[Start Dataset rows]
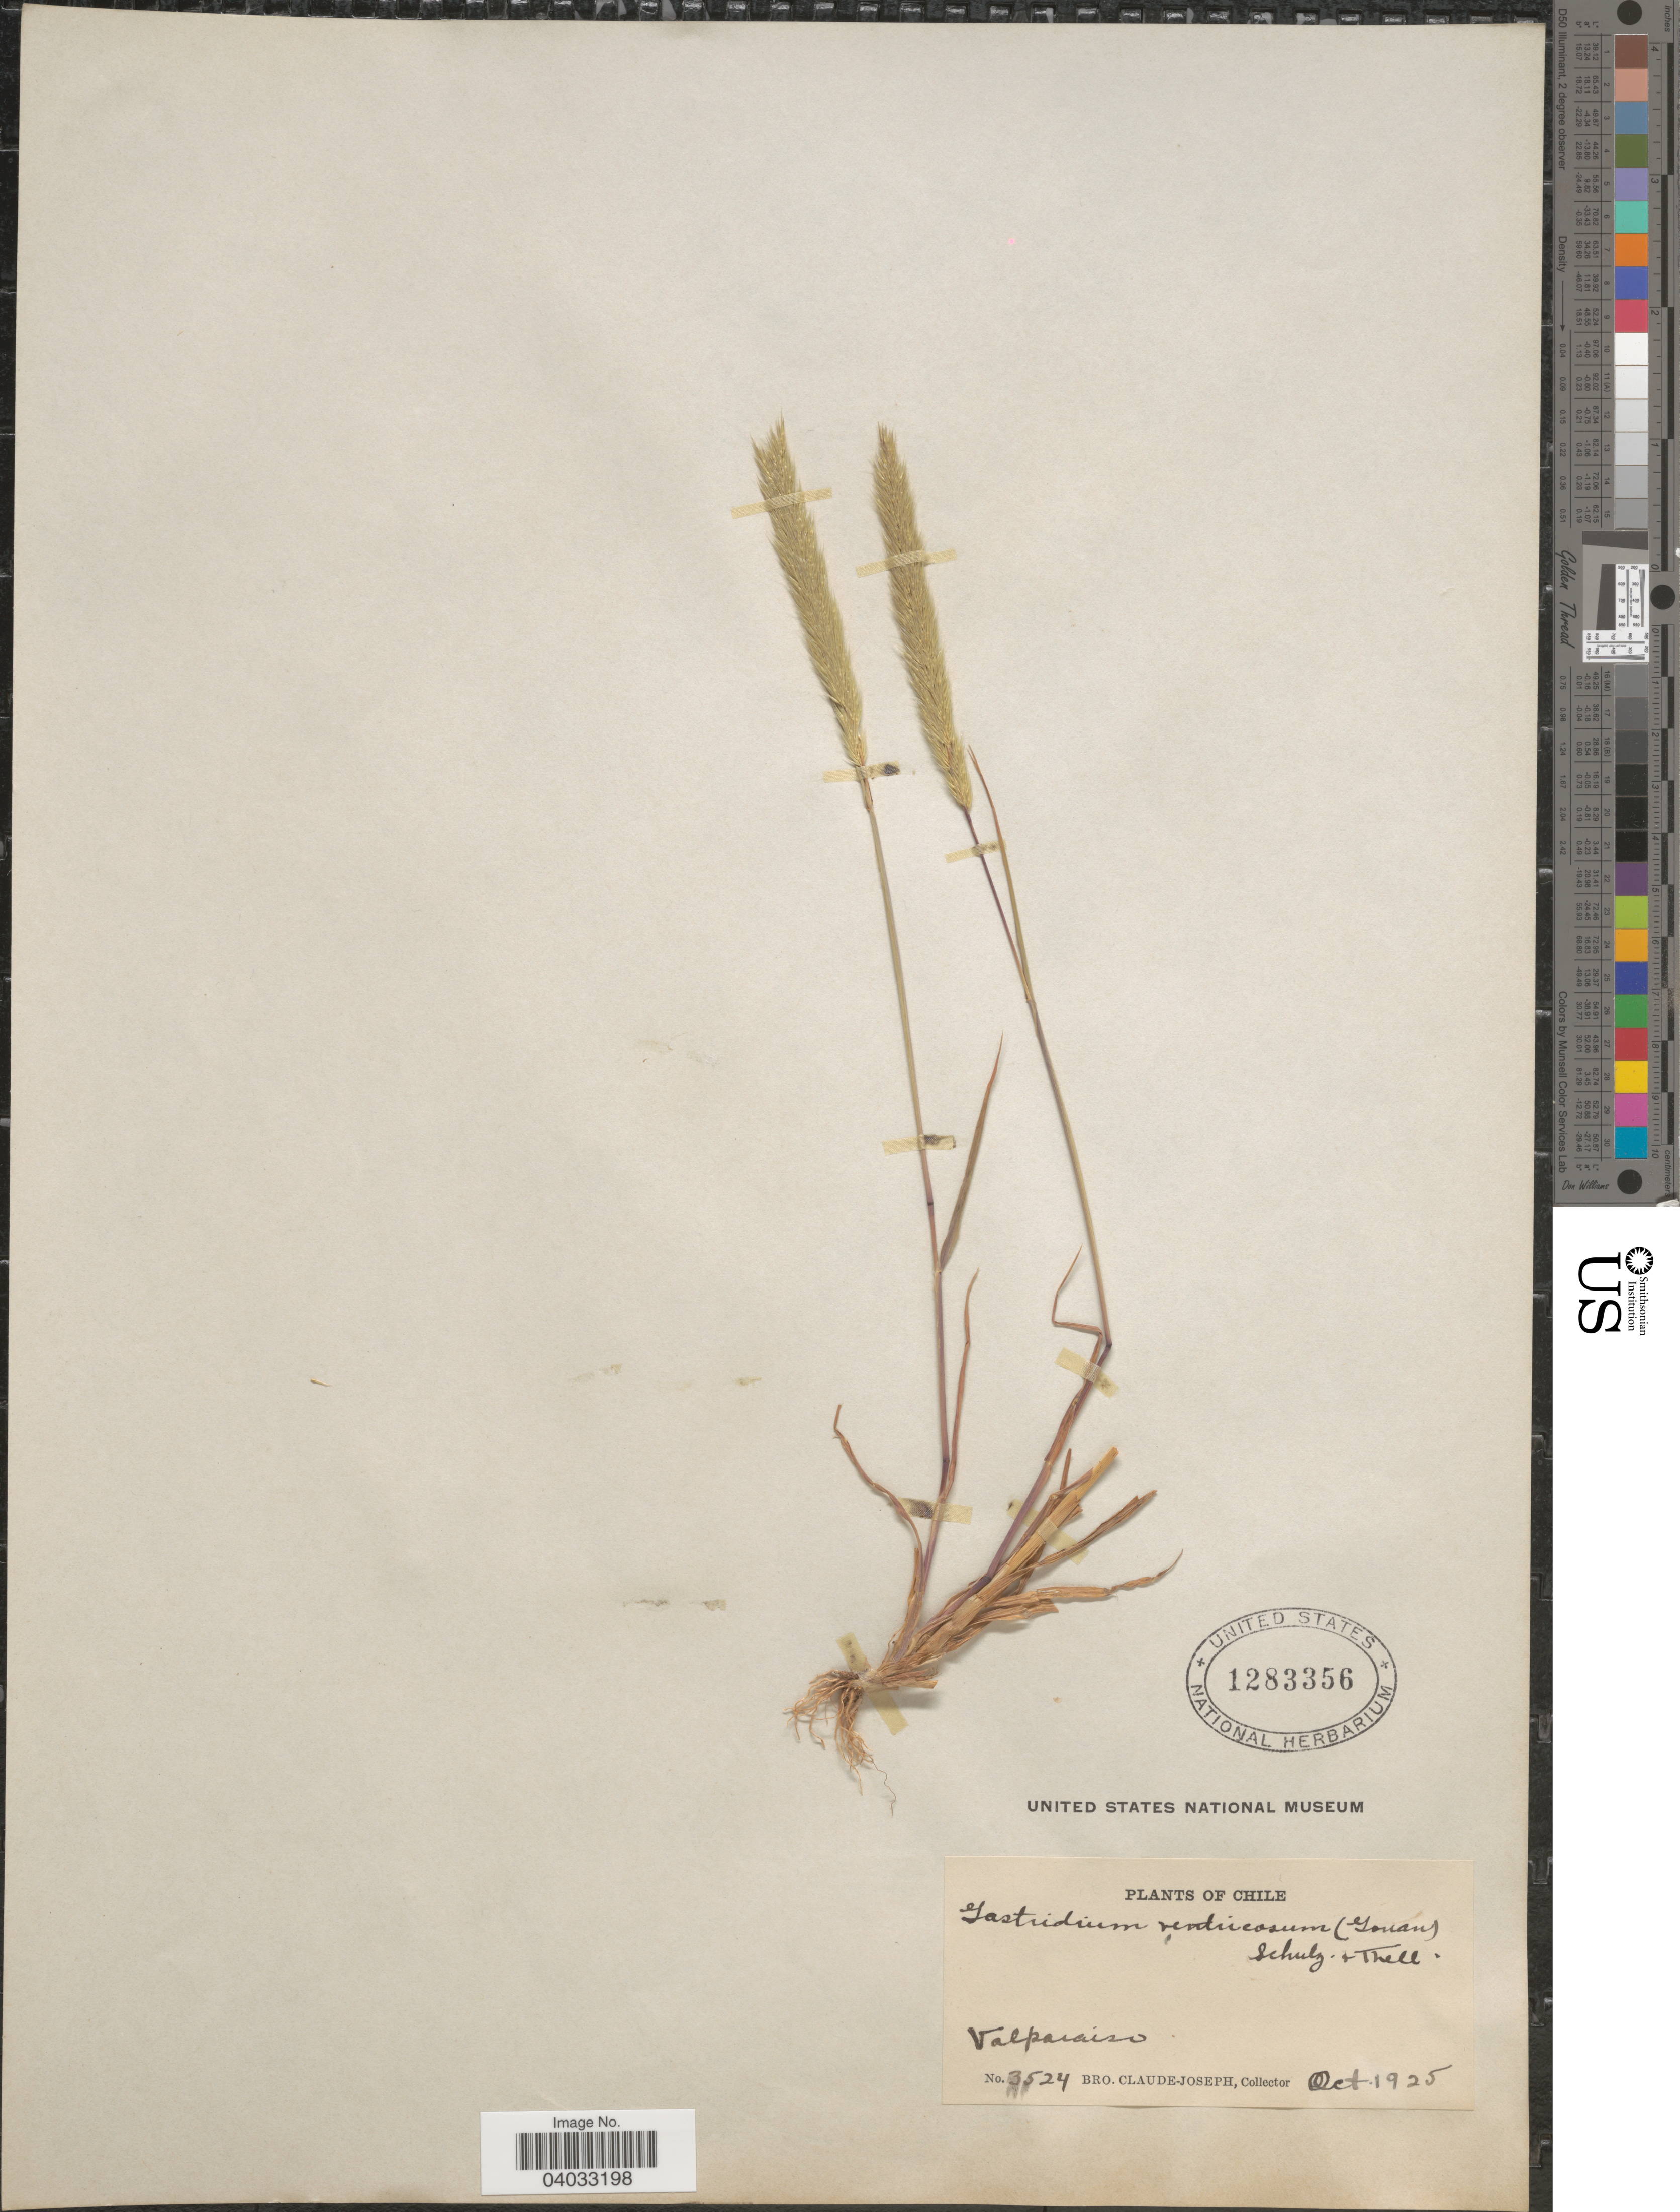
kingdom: Plantae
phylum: Tracheophyta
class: Liliopsida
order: Poales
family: Poaceae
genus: Gastridium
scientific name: Gastridium ventricosum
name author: (Gouan) Schinz & Thell.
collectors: Bro. Claude-Joseph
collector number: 3524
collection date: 1925-10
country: Chile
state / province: Valparaíso (V)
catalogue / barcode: US 1283356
[End Dataset rows]
[Instructions to follow]: Retype the text lines of the records above word for word, leaving out the pictures.

[Response]:
kingdom: Plantae
phylum: Tracheophyta
class: Liliopsida
order: Poales
family: Poaceae
genus: Gastridium
scientific name: Gastridium ventricosum
name author: (Gouan) Schinz & Thell.
collectors: Bro. Claude-Joseph
collector number: 3524
collection date: 1925-10
country: Chile
state / province: Valparaíso (V)
catalogue / barcode: US 1283356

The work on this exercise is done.